Sur la production du contrat litigieux, si M. [Y] [P], aujourd'hui ses représentantes, indiquent en avoir égaré le document, en raison des inondations de fin 1999, il n'en discute pas l'existence et la date située en juin ou juillet 1996, soit à proximité de la date de la vente à la [16], par Mme feu [P], le 31 juillet 1996, de divers biens immobiliers pour la somme de 130 000 francs.
Toutefois, l'appelante ne démontre, pas plus qu'en première instance, l'origine des fonds qui ont abondé ce contrat lors de sa souscription et, en tout état de cause, à supposer que les 130 000 francs de la vente à la [16] aient alimenté ce contrat, que ce versement ait eu, à cette date, un caractère exagéré, au regard des facultés financières de Mme [P], non précisées, mais dont la situation précaire n'est pas établie par les éléments de la cause, la vente rapportée d'un immeuble qu'elle détenait à [Localité 13] le 28 novembre 1996 pour une somme de 218 000 francs, payable en 116 mensualités par l'acquéreur, tendant à démontrer le contraire, soit l'absence d'état de besoin de la venderesse.
Il convient dès lors de confirmer le jugement déféré à ce titre également.

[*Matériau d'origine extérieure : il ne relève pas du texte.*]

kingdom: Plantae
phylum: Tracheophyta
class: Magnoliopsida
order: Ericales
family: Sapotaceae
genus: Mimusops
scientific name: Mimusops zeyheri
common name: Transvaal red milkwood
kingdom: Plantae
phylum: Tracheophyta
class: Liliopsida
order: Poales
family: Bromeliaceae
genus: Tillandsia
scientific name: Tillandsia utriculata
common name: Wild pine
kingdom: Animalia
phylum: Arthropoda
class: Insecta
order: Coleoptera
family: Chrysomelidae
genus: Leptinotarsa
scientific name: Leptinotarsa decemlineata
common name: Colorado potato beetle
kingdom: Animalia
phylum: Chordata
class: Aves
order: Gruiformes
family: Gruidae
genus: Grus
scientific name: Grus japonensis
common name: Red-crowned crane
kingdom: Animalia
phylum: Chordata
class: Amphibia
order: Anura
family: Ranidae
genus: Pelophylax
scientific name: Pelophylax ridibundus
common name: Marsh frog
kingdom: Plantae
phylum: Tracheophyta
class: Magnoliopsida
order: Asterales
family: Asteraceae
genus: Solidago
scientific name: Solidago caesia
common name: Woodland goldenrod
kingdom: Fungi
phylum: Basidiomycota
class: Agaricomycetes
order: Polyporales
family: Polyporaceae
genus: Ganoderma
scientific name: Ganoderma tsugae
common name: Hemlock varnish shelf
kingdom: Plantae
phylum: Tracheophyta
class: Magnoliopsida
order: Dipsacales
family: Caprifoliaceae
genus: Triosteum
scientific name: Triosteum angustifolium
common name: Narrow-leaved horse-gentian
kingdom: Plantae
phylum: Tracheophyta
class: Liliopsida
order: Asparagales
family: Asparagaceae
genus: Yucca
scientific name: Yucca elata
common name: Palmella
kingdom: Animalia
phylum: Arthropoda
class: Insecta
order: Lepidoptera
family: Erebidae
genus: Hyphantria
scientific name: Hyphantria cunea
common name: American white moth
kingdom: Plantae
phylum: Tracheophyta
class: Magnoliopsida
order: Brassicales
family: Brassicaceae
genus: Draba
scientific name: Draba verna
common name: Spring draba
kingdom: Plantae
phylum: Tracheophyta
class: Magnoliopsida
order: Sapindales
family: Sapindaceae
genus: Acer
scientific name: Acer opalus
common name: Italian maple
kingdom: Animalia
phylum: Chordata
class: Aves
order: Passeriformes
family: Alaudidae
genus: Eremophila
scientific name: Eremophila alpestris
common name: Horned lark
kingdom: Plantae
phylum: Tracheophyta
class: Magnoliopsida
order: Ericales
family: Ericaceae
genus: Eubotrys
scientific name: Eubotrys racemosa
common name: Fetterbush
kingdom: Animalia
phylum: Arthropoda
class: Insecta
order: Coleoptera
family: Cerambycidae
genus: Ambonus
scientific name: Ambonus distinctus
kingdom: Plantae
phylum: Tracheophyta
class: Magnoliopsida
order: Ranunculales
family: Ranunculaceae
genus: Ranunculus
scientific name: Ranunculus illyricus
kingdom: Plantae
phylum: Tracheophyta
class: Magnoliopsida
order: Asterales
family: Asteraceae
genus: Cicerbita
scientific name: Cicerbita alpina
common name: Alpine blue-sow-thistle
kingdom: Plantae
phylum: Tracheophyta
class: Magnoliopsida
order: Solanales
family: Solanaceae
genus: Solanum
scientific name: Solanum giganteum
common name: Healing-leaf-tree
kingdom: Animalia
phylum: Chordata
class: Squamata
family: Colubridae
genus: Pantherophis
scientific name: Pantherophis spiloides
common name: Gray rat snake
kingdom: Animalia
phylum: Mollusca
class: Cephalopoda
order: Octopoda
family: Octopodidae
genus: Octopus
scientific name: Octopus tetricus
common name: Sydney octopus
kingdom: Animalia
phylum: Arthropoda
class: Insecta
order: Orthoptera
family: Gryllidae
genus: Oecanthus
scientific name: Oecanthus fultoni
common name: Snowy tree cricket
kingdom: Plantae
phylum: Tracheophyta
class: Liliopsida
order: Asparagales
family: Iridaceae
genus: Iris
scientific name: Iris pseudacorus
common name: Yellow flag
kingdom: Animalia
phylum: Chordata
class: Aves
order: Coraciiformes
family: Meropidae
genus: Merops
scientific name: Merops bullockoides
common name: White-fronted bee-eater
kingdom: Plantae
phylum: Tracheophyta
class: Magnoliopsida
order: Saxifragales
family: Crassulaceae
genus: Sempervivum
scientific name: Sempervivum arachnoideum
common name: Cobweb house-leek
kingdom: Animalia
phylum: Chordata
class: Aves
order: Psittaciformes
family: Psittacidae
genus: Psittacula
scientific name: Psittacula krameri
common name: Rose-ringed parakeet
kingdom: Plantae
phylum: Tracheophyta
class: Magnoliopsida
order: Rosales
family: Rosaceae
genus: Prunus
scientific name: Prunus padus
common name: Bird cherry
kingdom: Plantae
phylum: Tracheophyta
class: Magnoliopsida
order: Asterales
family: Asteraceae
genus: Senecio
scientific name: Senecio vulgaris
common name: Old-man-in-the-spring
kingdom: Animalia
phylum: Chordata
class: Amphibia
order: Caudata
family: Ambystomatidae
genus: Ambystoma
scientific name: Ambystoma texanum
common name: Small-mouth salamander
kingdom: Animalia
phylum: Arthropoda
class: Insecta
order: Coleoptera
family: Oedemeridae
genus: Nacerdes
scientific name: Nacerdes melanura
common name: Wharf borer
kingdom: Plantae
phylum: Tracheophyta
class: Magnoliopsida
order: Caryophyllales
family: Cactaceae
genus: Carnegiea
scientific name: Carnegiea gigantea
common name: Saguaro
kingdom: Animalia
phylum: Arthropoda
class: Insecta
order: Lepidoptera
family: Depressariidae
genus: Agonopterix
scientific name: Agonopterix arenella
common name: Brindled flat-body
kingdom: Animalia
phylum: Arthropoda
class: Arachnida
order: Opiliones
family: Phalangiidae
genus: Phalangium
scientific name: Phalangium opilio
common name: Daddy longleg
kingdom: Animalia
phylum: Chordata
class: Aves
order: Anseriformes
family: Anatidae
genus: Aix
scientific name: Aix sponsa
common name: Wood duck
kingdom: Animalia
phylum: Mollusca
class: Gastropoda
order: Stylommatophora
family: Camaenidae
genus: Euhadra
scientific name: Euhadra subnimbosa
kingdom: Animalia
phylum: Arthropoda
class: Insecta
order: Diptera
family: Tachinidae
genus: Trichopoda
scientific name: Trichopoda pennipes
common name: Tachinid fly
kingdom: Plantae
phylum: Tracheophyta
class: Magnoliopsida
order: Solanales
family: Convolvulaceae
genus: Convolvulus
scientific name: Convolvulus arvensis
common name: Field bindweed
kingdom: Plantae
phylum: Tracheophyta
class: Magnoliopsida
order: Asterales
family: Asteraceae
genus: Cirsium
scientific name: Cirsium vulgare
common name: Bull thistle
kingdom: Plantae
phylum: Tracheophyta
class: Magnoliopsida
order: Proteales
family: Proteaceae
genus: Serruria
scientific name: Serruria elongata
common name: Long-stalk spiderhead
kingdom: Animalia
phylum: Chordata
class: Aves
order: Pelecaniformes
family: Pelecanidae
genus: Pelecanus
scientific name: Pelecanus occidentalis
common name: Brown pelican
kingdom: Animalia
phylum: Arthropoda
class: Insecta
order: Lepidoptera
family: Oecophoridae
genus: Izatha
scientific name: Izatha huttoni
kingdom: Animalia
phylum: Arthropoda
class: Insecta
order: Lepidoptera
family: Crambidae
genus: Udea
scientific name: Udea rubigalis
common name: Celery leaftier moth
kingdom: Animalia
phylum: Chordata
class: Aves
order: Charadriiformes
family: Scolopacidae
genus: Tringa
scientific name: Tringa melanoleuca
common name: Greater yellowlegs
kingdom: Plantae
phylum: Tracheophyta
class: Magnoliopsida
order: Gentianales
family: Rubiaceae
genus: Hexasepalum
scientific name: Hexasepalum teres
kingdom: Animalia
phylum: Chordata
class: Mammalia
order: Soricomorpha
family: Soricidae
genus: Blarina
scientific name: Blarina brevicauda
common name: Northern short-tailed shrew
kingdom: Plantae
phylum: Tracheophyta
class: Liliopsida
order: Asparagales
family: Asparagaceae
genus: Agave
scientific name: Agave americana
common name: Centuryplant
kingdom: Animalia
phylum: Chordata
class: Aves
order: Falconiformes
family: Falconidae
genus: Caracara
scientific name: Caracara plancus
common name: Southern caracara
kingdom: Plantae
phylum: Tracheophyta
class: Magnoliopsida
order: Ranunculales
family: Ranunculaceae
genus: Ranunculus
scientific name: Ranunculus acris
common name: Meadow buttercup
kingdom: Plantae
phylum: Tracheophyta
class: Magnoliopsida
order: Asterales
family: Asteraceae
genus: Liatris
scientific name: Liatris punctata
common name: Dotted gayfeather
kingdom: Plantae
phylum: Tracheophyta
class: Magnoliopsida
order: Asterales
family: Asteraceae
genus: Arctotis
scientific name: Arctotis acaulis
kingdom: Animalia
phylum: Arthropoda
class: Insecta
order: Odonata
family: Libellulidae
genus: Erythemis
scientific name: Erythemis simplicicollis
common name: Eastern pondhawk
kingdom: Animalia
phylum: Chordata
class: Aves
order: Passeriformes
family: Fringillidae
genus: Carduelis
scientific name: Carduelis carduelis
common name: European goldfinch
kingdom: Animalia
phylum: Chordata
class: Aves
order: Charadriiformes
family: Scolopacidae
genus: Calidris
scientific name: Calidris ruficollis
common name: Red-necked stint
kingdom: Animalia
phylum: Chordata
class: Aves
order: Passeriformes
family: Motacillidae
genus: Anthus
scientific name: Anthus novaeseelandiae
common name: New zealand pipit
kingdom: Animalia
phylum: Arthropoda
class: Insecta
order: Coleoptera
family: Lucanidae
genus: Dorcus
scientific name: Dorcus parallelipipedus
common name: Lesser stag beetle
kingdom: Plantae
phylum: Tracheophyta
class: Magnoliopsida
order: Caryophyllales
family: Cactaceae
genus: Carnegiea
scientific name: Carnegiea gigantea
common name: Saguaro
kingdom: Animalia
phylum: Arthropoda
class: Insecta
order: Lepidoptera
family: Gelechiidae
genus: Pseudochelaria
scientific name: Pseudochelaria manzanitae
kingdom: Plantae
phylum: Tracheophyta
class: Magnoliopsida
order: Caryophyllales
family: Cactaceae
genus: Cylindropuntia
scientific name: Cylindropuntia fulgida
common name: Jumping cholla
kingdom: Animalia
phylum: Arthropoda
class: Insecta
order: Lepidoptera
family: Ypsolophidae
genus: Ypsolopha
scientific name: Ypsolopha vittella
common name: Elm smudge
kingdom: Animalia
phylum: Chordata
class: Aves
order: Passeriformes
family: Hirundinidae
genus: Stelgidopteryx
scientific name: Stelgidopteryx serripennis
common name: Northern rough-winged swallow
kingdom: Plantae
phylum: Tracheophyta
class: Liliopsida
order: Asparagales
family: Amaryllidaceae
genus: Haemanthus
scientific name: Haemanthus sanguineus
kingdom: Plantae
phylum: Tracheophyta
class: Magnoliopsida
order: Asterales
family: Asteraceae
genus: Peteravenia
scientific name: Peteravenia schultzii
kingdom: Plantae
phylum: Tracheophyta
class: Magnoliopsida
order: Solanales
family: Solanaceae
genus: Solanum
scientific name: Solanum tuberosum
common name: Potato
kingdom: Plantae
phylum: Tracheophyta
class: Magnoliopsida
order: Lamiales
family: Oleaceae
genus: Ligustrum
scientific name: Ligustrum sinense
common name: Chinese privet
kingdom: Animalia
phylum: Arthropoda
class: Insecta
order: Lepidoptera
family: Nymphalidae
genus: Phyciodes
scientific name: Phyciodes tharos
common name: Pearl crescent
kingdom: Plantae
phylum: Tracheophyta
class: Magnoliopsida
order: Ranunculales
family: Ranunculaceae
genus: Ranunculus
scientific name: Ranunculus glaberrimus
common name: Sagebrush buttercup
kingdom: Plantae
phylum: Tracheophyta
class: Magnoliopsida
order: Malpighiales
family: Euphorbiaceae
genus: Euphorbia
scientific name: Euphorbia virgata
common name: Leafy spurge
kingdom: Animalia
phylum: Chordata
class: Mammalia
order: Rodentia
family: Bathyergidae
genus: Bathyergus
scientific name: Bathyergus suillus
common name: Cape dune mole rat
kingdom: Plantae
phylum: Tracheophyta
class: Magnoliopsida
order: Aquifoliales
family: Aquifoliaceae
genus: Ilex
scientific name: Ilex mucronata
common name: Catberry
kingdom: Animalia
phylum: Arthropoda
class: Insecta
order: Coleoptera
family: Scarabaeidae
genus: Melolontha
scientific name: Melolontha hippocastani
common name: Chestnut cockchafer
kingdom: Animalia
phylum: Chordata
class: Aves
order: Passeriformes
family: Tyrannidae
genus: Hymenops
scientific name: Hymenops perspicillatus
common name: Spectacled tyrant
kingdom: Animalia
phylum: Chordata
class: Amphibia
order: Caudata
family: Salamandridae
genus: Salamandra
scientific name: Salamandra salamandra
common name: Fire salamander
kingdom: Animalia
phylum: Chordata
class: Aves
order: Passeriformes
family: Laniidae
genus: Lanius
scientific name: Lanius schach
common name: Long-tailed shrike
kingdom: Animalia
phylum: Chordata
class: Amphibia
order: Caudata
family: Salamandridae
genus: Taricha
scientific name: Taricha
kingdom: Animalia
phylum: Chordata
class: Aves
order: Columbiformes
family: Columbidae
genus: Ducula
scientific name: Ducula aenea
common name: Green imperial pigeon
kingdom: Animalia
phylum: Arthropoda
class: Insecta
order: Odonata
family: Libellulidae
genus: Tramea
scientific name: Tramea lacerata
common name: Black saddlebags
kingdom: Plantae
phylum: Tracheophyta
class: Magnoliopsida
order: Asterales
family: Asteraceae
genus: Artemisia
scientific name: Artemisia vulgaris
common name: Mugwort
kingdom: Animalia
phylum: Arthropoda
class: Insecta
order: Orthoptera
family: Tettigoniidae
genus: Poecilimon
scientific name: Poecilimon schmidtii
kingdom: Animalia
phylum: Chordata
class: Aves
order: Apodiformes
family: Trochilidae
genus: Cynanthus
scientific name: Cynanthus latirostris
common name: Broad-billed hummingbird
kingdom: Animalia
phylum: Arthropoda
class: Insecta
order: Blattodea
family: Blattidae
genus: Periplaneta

Sur le partage des frais de notaire :
Il convient également de confirmer le jugement, en ce qu'il a affirmé le partage entre les héritiers des frais de notaire établis pour le règlement de la succession, ainsi que cela ressort du relevé de compte de Maître [E] (pièce n° 9 des intimées), au prorata de leurs droits successoraux.
Sur les frais et dépens :
Les parties s'accordent pour voir dire que les dépens d'appel seront employés en frais privilégiés de partage.
L'issue du litige et l'équité justifient toutefois que l'appelante qui succombe soit condamnée au versement d'une indemnité au titre de l'article 700 du code de procédure civile, fixée à la somme de 1 500 euros au profit de Mme [Z] [I], veuve [P], et de Mme [X] [P], soit 3 000 euros au total.
PAR CES MOTIFS,
La cour,
CONFIRME le jugement déféré, en toutes ses dispositions soumises à la cour ;
Y ajoutant,
DIT que les dépens de l'appel seront employés en frais privilégiés de partage ;
CONDAMNE Mme [C] [P] à payer à Mme [Z] [I], veuve [P] la somme de 1 500 euros, et à Mme [X] [P] la somme de 1 500 euros, au titre de l'article 700 du code de procédure civile.
Le présent arrêt a été signé par Hélène MORNET, présidente, et par Véronique DUPHIL, greffière, auquel la minute de la décision a été remise par le magistrat signataire.